The town of Frampol is the setting of “Gimpel the Fool,” but it also functions as an important symbol in the story of the limitations of our small earthly lives compared to the life to come. The small-minded townspeople never think of themselves in connection with anyone or anything beyond the borders of Frampol. That, for instance, the Czar should have even the remotest interest in Frampol is a hilarious joke to them. And part of the reason they find unlikely scenarios so ridiculous stems from their confinement to such a small place and their extremely limited experience of the wider world. When Gimpel finally decides to leave Frampol, he tells his neighbors that he is setting out “into the world.” He is itching to get acquainted with a wider range of environments and cultures than what he has always known in this one tiny community. What he discovers on his explorations is that the world really is much vaster and more varied than it would seem from insular Frampol. Gimpel’s realization that his hyper-local, repetitive, slightly claustrophobic existence in Frampol is embedded in a much more complex and colorful one actually mirrors his contemplation of the distance between this world, the world of the living, to the next world, the afterlife, God’s world. This world, Gimpel realizes, like Frampol beside that rich world around it, pales in comparison with the grandeur of what is to come.
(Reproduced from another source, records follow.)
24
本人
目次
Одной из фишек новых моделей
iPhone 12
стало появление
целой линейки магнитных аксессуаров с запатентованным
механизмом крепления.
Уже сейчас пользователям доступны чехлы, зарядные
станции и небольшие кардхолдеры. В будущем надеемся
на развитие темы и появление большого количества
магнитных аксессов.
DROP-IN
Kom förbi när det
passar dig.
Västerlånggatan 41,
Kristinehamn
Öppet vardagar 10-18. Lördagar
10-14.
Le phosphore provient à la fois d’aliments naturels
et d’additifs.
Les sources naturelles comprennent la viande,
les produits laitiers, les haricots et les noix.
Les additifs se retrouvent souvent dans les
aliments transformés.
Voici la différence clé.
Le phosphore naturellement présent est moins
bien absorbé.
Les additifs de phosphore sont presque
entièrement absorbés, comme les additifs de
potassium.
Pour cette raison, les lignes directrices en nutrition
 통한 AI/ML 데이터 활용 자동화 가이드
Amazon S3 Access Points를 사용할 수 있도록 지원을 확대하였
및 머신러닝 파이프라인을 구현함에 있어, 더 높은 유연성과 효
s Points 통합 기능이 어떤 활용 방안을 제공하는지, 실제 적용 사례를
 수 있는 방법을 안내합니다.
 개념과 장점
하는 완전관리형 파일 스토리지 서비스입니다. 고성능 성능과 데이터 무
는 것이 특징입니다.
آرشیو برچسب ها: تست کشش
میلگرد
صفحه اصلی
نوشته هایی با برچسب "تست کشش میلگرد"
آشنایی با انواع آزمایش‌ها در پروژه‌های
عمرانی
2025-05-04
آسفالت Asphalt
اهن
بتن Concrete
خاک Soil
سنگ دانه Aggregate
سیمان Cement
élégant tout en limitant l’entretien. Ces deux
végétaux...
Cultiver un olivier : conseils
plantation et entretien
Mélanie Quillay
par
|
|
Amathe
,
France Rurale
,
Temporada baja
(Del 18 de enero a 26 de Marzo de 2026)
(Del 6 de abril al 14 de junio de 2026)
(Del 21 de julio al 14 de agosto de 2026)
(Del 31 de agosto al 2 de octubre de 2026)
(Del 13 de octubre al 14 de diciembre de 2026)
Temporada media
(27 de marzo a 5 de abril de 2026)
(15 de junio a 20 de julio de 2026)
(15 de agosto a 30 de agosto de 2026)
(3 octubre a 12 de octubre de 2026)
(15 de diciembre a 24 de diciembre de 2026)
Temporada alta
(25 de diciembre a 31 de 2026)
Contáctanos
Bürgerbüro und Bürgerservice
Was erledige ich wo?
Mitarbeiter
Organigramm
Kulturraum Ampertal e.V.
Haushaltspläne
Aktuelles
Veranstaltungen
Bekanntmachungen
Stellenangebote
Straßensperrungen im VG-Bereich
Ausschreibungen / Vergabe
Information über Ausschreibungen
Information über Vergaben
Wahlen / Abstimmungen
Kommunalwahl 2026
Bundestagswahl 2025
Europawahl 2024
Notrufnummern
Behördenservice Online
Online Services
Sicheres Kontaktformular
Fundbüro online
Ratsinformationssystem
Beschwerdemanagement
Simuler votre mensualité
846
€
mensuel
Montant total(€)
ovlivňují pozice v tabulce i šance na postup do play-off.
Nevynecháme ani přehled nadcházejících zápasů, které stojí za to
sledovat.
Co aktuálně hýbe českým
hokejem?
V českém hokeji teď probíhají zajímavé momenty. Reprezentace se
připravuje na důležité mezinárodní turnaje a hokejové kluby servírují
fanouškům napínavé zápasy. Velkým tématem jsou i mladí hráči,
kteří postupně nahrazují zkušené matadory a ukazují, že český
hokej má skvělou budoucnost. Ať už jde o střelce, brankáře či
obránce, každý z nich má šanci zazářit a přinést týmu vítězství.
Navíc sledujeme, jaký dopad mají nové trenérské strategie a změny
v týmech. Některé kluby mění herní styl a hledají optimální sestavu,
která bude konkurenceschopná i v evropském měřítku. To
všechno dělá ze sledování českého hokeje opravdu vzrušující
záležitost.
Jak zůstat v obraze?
The Town of Frampol Quotes in Gimpel the Fool
To tell the truth, I knew very well that nothing of the sort had happened, but all the same, as folks were talking, I threw on my wool vest and went out. Maybe something had happened. What did I stand to lose by looking?
“It is written, better to be a fool all your days than for one hour to be evil. You are not a fool. They are the fools. For he who causes his neighbor to feel shame loses Paradise himself.”
‘Let the sages of Frampol eat filth.’
‘What about the judgment in the world to come?’ I said.
‘There is no world to come,’ he said. “They’ve sold you a bill of goods and talked you into believing you carried a cat in your belly. What nonsense!’ ‘Well then,’ I said, ‘And is there a God?’
He answered, ‘There is no God either.’
‘What,’ I said, ‘is there, then?’
‘A thick mire.’
I heard a great deal, many lies and falsehoods, but the longer I lived, the more I understood that there were really no lies. Whatever doesn’t really happen is dreamed at night. It happens to one if it doesn’t happen to another, tomorrow if not today, or a century hence if not next year. What difference does it make? Often I heard tales of which I said, ‘Now this is a thing that cannot happen.’ But before a year had elapsed I heard that it had actually come to pass somewhere.
No doubt the world is entirely an imaginary world, but it is only once removed from the real world….Whatever may be there, it will be real, without complication, without ridicule, without deception. God be praised: there even Gimpel cannot be deceived.